PS Thanks for the generous name-check.
---
*Comment 1 from Gerald Smith = "As a(n ageing English) fan of US history, Shakespeare, Blake and Dylan’s genius,"
Comment 2 from me = As a(n ageing Scottish) fan of , Shakespeare, Blake and Dylan’s genius,
What a fine sense of community!
Many thanks, Andy! And I'm glad to hear that I turned you onto Libra. As long as this three-part series was, it could have been even longer. One of the sections I had planned but ended up cutting for length was on Weird Beard, the Dallas DJ cut from the cloth of Wolfman Jack, whom DeLillo uses as a kind of Cassandra for the gathering storm in Dallas.

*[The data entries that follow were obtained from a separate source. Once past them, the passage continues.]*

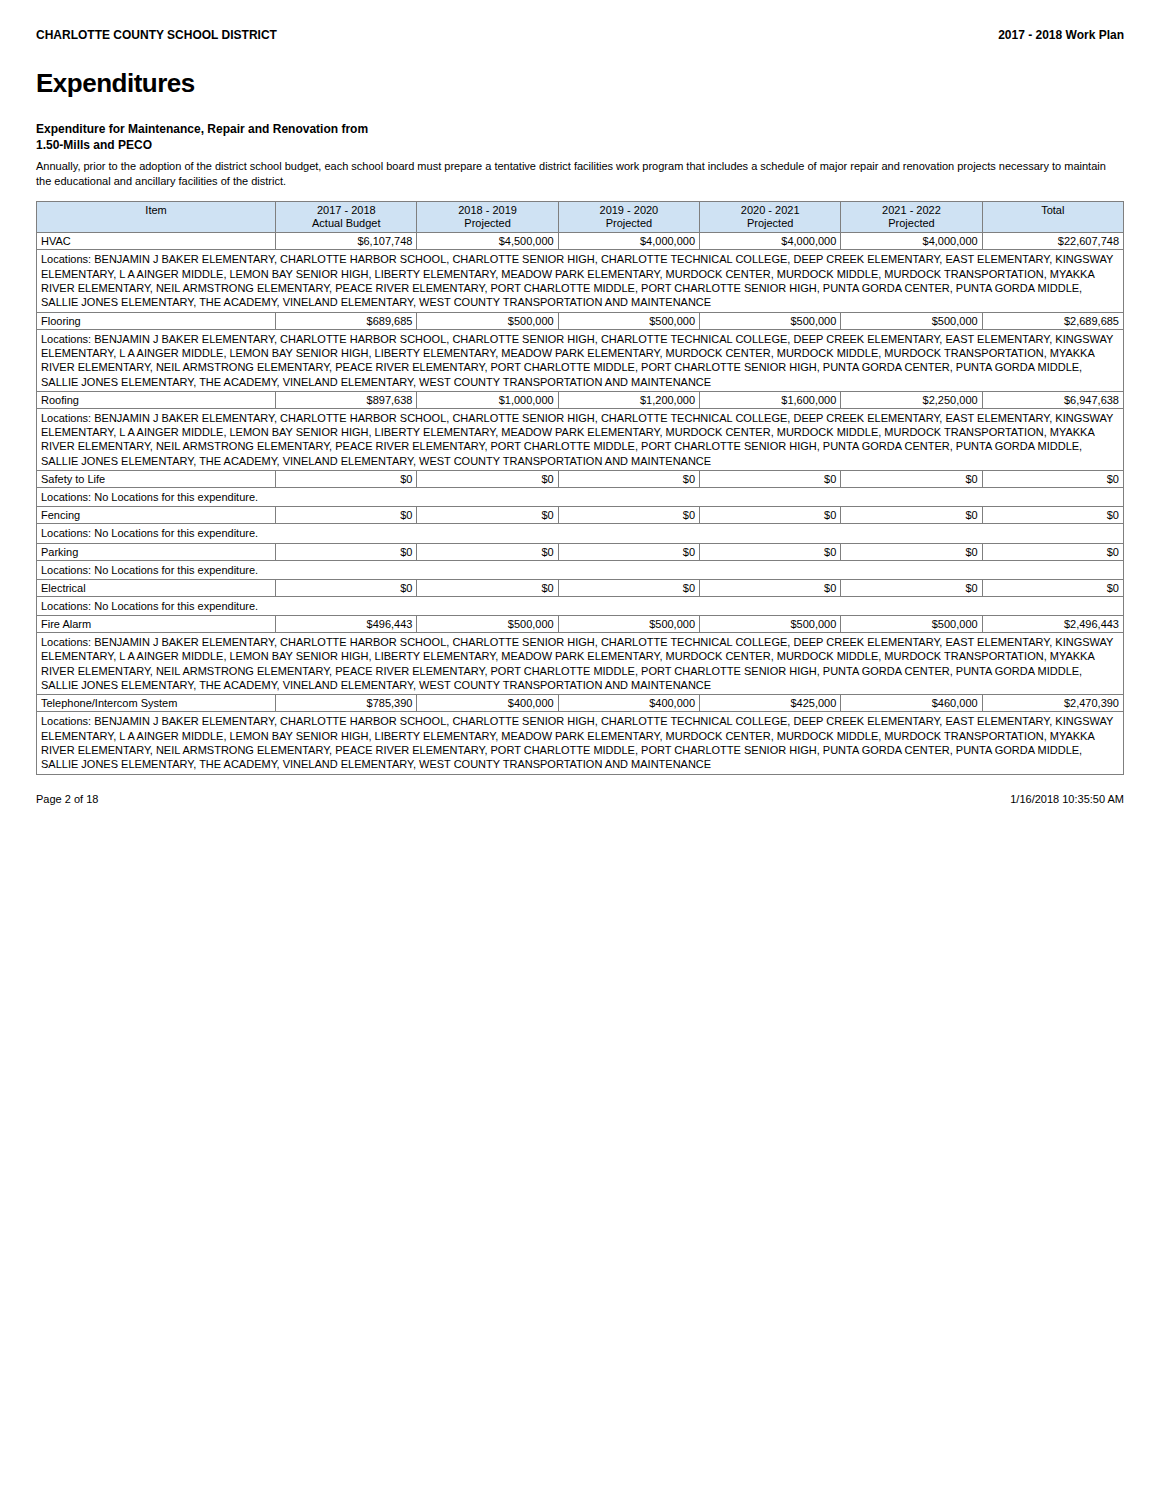CHARLOTTE COUNTY SCHOOL DISTRICT
2017 - 2018 Work Plan
Expenditures
Expenditure for Maintenance, Repair and Renovation from
1.50-Mills and PECO
Annually, prior to the adoption of the district school budget, each school board must prepare a tentative district facilities work program that includes a schedule of major repair and renovation projects necessary to maintain the educational and ancillary facilities of the district.
| Item | 2017 - 2018 Actual Budget | 2018 - 2019 Projected | 2019 - 2020 Projected | 2020 - 2021 Projected | 2021 - 2022 Projected | Total |
| --- | --- | --- | --- | --- | --- | --- |
| HVAC | $6,107,748 | $4,500,000 | $4,000,000 | $4,000,000 | $4,000,000 | $22,607,748 |
| Locations: BENJAMIN J BAKER ELEMENTARY, CHARLOTTE HARBOR SCHOOL, CHARLOTTE SENIOR HIGH, CHARLOTTE TECHNICAL COLLEGE, DEEP CREEK ELEMENTARY, EAST ELEMENTARY, KINGSWAY ELEMENTARY, L A AINGER MIDDLE, LEMON BAY SENIOR HIGH, LIBERTY ELEMENTARY, MEADOW PARK ELEMENTARY, MURDOCK CENTER, MURDOCK MIDDLE, MURDOCK TRANSPORTATION, MYAKKA RIVER ELEMENTARY, NEIL ARMSTRONG ELEMENTARY, PEACE RIVER ELEMENTARY, PORT CHARLOTTE MIDDLE, PORT CHARLOTTE SENIOR HIGH, PUNTA GORDA CENTER, PUNTA GORDA MIDDLE, SALLIE JONES ELEMENTARY, THE ACADEMY, VINELAND ELEMENTARY, WEST COUNTY TRANSPORTATION AND MAINTENANCE |
| Flooring | $689,685 | $500,000 | $500,000 | $500,000 | $500,000 | $2,689,685 |
| Locations: BENJAMIN J BAKER ELEMENTARY, CHARLOTTE HARBOR SCHOOL, CHARLOTTE SENIOR HIGH, CHARLOTTE TECHNICAL COLLEGE, DEEP CREEK ELEMENTARY, EAST ELEMENTARY, KINGSWAY ELEMENTARY, L A AINGER MIDDLE, LEMON BAY SENIOR HIGH, LIBERTY ELEMENTARY, MEADOW PARK ELEMENTARY, MURDOCK CENTER, MURDOCK MIDDLE, MURDOCK TRANSPORTATION, MYAKKA RIVER ELEMENTARY, NEIL ARMSTRONG ELEMENTARY, PEACE RIVER ELEMENTARY, PORT CHARLOTTE MIDDLE, PORT CHARLOTTE SENIOR HIGH, PUNTA GORDA CENTER, PUNTA GORDA MIDDLE, SALLIE JONES ELEMENTARY, THE ACADEMY, VINELAND ELEMENTARY, WEST COUNTY TRANSPORTATION AND MAINTENANCE |
| Roofing | $897,638 | $1,000,000 | $1,200,000 | $1,600,000 | $2,250,000 | $6,947,638 |
| Locations: BENJAMIN J BAKER ELEMENTARY, CHARLOTTE HARBOR SCHOOL, CHARLOTTE SENIOR HIGH, CHARLOTTE TECHNICAL COLLEGE, DEEP CREEK ELEMENTARY, EAST ELEMENTARY, KINGSWAY ELEMENTARY, L A AINGER MIDDLE, LEMON BAY SENIOR HIGH, LIBERTY ELEMENTARY, MEADOW PARK ELEMENTARY, MURDOCK CENTER, MURDOCK MIDDLE, MURDOCK TRANSPORTATION, MYAKKA RIVER ELEMENTARY, NEIL ARMSTRONG ELEMENTARY, PEACE RIVER ELEMENTARY, PORT CHARLOTTE MIDDLE, PORT CHARLOTTE SENIOR HIGH, PUNTA GORDA CENTER, PUNTA GORDA MIDDLE, SALLIE JONES ELEMENTARY, THE ACADEMY, VINELAND ELEMENTARY, WEST COUNTY TRANSPORTATION AND MAINTENANCE |
| Safety to Life | $0 | $0 | $0 | $0 | $0 | $0 |
| Locations: No Locations for this expenditure. |
| Fencing | $0 | $0 | $0 | $0 | $0 | $0 |
| Locations: No Locations for this expenditure. |
| Parking | $0 | $0 | $0 | $0 | $0 | $0 |
| Locations: No Locations for this expenditure. |
| Electrical | $0 | $0 | $0 | $0 | $0 | $0 |
| Locations: No Locations for this expenditure. |
| Fire Alarm | $496,443 | $500,000 | $500,000 | $500,000 | $500,000 | $2,496,443 |
| Locations: BENJAMIN J BAKER ELEMENTARY, CHARLOTTE HARBOR SCHOOL, CHARLOTTE SENIOR HIGH, CHARLOTTE TECHNICAL COLLEGE, DEEP CREEK ELEMENTARY, EAST ELEMENTARY, KINGSWAY ELEMENTARY, L A AINGER MIDDLE, LEMON BAY SENIOR HIGH, LIBERTY ELEMENTARY, MEADOW PARK ELEMENTARY, MURDOCK CENTER, MURDOCK MIDDLE, MURDOCK TRANSPORTATION, MYAKKA RIVER ELEMENTARY, NEIL ARMSTRONG ELEMENTARY, PEACE RIVER ELEMENTARY, PORT CHARLOTTE MIDDLE, PORT CHARLOTTE SENIOR HIGH, PUNTA GORDA CENTER, PUNTA GORDA MIDDLE, SALLIE JONES ELEMENTARY, THE ACADEMY, VINELAND ELEMENTARY, WEST COUNTY TRANSPORTATION AND MAINTENANCE |
| Telephone/Intercom System | $785,390 | $400,000 | $400,000 | $425,000 | $460,000 | $2,470,390 |
| Locations: BENJAMIN J BAKER ELEMENTARY, CHARLOTTE HARBOR SCHOOL, CHARLOTTE SENIOR HIGH, CHARLOTTE TECHNICAL COLLEGE, DEEP CREEK ELEMENTARY, EAST ELEMENTARY, KINGSWAY ELEMENTARY, L A AINGER MIDDLE, LEMON BAY SENIOR HIGH, LIBERTY ELEMENTARY, MEADOW PARK ELEMENTARY, MURDOCK CENTER, MURDOCK MIDDLE, MURDOCK TRANSPORTATION, MYAKKA RIVER ELEMENTARY, NEIL ARMSTRONG ELEMENTARY, PEACE RIVER ELEMENTARY, PORT CHARLOTTE MIDDLE, PORT CHARLOTTE SENIOR HIGH, PUNTA GORDA CENTER, PUNTA GORDA MIDDLE, SALLIE JONES ELEMENTARY, THE ACADEMY, VINELAND ELEMENTARY, WEST COUNTY TRANSPORTATION AND MAINTENANCE |
Page 2 of 18
1/16/2018 10:35:50 AM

Russ "The Weird Beard" Knight was a real person. In fact, the popular DJ was acquaintances with Jack Ruby, which earned him a summons to appear before the Warren Commission.
Now I'll go read some Dostoevsky, and you can advance to DeLillo's masterpiece Underworld. Cheers, Andy!
Excellent. Thank you. As a(n ageing English) fan of US history, Shakespeare, Blake and Dylan’s genius, I find your insights and perspectives very stimulating.
Sounds like we've got a lot in common. Much appreciated, Gerald!